Dans les yeux de Sylvie Provostic, 55 ans, infirmière du secteur psychiatrique, l’une des premières à se faire vacciner, on ne lit aucune angoisse. Dans la cible définie par la Haute Autorité de Santé (plus de 50 ans ou comorbidité), elle était volontaire, comme deux cents autres agents de l’EPSAN.

«Pour moi c’est un acte citoyen pour sauver la planète. Il faut que tout le monde se protège. Moi, je me protège et donc je protège les autres. Nous sommes nombreux dans cet état d’esprit. Les soignants, qui sont en première ligne, sont vigilants et souhaitent se faire vacciner. C’est une manière de montrer l’exemple». Quelques instants après l’injection, en salle de repos pour un quart d’heure, elle avoue qu’elle avait une petite appréhension : « Mais il faut la surmonter. C’est un moment important, inscrit dans l’histoire individuelle et dans l’histoire collective. C’était comme une vaccination habituelle, j’ai senti un tout petit peu le produit, je suis privilégiée. Mes proches me disent que j’ai de la chance, alors qu’ils devront attendre, et peut-être plusieurs mois ». 

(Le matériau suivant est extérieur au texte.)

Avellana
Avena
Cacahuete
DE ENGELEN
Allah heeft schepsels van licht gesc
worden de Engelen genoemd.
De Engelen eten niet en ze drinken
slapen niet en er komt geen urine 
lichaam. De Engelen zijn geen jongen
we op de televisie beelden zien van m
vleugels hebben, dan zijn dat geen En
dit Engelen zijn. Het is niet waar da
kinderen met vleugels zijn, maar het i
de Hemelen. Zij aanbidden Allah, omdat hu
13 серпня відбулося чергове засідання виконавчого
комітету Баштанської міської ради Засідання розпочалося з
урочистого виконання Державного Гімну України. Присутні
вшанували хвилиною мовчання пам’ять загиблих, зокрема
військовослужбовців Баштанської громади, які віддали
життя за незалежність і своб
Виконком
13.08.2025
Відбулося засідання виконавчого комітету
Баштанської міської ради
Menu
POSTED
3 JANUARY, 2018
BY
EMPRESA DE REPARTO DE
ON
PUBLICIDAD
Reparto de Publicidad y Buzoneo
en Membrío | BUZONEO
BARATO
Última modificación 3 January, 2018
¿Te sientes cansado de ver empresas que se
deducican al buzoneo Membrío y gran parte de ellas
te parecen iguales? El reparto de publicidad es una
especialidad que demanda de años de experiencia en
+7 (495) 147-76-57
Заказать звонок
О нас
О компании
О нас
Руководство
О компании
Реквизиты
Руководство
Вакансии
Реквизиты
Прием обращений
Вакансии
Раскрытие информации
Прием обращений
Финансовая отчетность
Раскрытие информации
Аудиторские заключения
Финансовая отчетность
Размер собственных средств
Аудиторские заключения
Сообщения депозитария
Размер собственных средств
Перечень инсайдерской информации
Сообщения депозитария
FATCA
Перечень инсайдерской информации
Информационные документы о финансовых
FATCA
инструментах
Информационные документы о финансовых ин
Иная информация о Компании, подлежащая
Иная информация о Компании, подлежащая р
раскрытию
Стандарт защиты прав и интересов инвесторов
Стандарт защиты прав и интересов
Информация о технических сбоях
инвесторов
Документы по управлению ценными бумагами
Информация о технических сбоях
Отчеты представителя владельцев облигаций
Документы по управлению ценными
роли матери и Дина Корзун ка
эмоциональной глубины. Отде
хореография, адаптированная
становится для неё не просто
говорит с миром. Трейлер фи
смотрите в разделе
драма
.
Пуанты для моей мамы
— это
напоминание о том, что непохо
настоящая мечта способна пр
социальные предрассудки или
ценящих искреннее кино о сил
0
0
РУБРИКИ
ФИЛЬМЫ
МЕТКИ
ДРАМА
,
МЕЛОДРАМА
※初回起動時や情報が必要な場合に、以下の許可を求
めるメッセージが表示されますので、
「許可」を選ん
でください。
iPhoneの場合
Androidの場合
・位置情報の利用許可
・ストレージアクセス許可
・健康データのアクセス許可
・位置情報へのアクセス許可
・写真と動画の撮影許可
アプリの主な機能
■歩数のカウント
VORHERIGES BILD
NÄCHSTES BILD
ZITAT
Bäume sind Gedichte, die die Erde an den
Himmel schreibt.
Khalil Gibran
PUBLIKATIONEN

Une organisation sans faille

Quatrième établissement hospitalier public d’Alsace, l’EPSAN a rapidement déployé des moyens pour recenser et vacciner ses agents. Plus de 200 ont été volontaires, d’autres demandes arrivent chaque jour. Si tout s’est bien passé pour Sylvie Provostic, comme pour la centaine de vaccinés de la première semaine, c’est que tout était très bien organisé.
Les doses, commandées aux Hôpitaux Universitaires de Strasbourg, étaient bien arrivées : « Nous avons les doses que l’on commande. Espérons que cela dure ! », déclare Marine Zimmermann, chargée de communication. 

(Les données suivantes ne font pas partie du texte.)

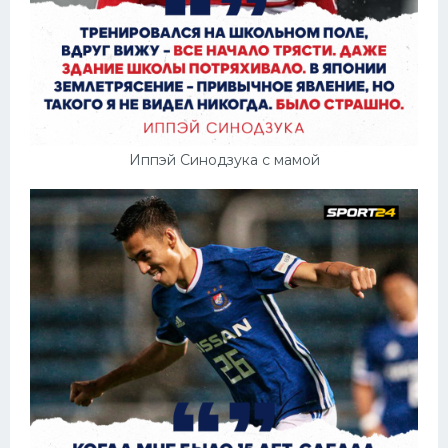
Иппэй Синодзука с мамой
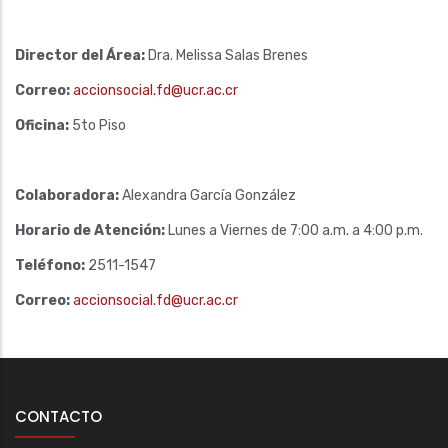
Director del Área:
Dra. Melissa Salas Brenes
Correo:
accionsocial.fd@ucr.ac.cr
Oficina:
5to Piso
Colaboradora:
Alexandra García González
Horario de Atención:
Lunes a Viernes de 7:00 a.m. a 4:00 p.m.
Teléfono:
2511-1547
Correo:
accionsocial.fd@ucr.ac.cr
CONTACTO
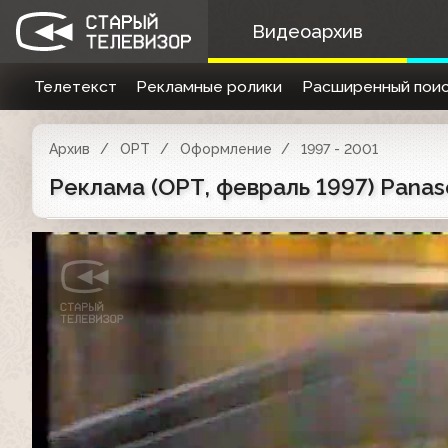
Видеоархив
Телетекст
Рекламные ролики
Расширенный поис
Архив
ОРТ
Оформление
1997 - 2001
Реклама (ОРТ, февраль 1997) Panason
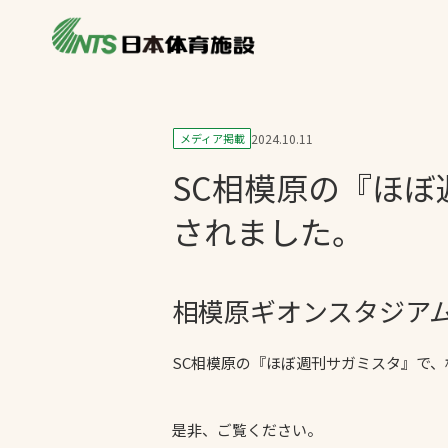
私たちの強み
製品・サービス
製品別カテゴリ
メディア掲載
2024.10.11
ニュース
SC相模原の『ほ
一覧を見る
ライブラリ
主力製品
されました。
熱中症対策ミス
投てき実施可能
相模原ギオンスタジア
工芝
環境対応ウレタ
SC相模原の『ほぼ週刊サガミスタ』で
是非、ご覧ください。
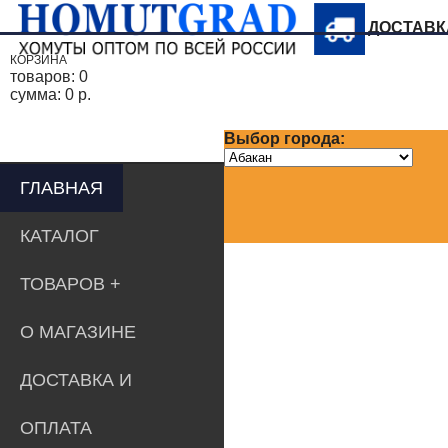
ДОСТАВ
КОРЗИНА
товаров:
0
сумма:
0 р.
Выбор города:
ГЛАВНАЯ
КАТАЛОГ
ТОВАРОВ
О МАГАЗИНЕ
ДОСТАВКА И
ОПЛАТА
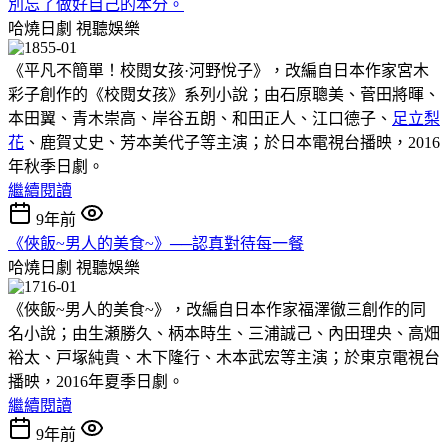
別忘了做好自己的本分。
哈燒日劇
視聽娛樂
《平凡不簡單！校閱女孩·河野悅子》，改編自日本作家宮木
彩子創作的《校閱女孩》系列小說；由石原聰美、菅田將暉、
本田翼、青木崇高、岸谷五朗、和田正人、江口德子、
足立梨
花
、鹿賀丈史、芳本美代子等主演；於日本電視台播映，2016
年秋季日劇。
繼續閱讀
9年前
《俠飯~男人的美食~》──認真對待每一餐
哈燒日劇
視聽娛樂
《俠飯~男人的美食~》，改編自日本作家福澤徹三創作的同
名小說；由生瀬勝久、柄本時生、三浦誠己、內田理央、高畑
裕太、戸塚純貴、木下隆行、木本武宏等主演；於東京電視台
播映，2016年夏季日劇。
繼續閱讀
9年前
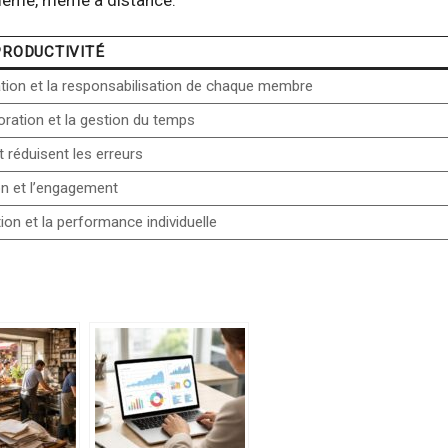
PRODUCTIVITÉ
ation et la responsabilisation de chaque membre
oration et la gestion du temps
 réduisent les erreurs
n et l’engagement
on et la performance individuelle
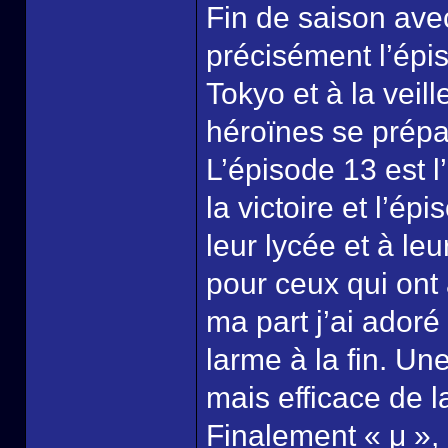
Fin de saison avec
précisément l’épi
Tokyo et à la veil
héroïnes se prépar
L’épisode 13 est l
la victoire et l’é
leur lycée et à le
pour ceux qui ont 
ma part j’ai adoré
larme à la fin. Un
mais efficace de l
Finalement « μ », 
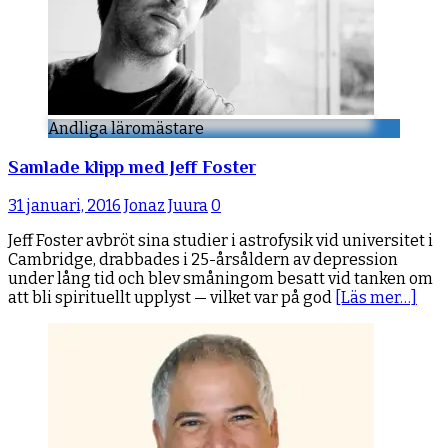
Andliga läromästare
Samlade klipp med Jeff Foster
31 januari, 2016
Jonaz Juura
0
Jeff Foster avbröt sina studier i astrofysik vid universitet i
Cambridge, drabbades i 25-årsåldern av depression
under lång tid och blev småningom besatt vid tanken om
att bli spirituellt upplyst — vilket var på god
[Läs mer…]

Du côté des seringues et des frigos, pas de problème. « En quelques jours, la cellule de crise de notre établissement a mobilisé tous les services pour créer une antenne de vaccination au sein de notre site d’hospitalisation complète. Un circuit a été mis en place. L’agent est accueilli par une secrétaire médicale, il remplit un formulaire, une consultation prévaccinale a lieu avec un médecin volontaire du pôle somatique. La vaccination est effectuée, sous la supervision du médecin présent, par des infirmiers de l’établissement. Les agents quittent les lieux après une surveillance de 15 minutes suivant l’administration du vaccin. » Rien de très exceptionnel, en fait. «Le personnel se fait vacciner avant tout pour protéger nos patients et nos résidents, et reviendra de la même manière pour la deuxième injection», conclut Marine Zimmermann. L’EPSAN peut maintenant vacciner en plus grand nombre.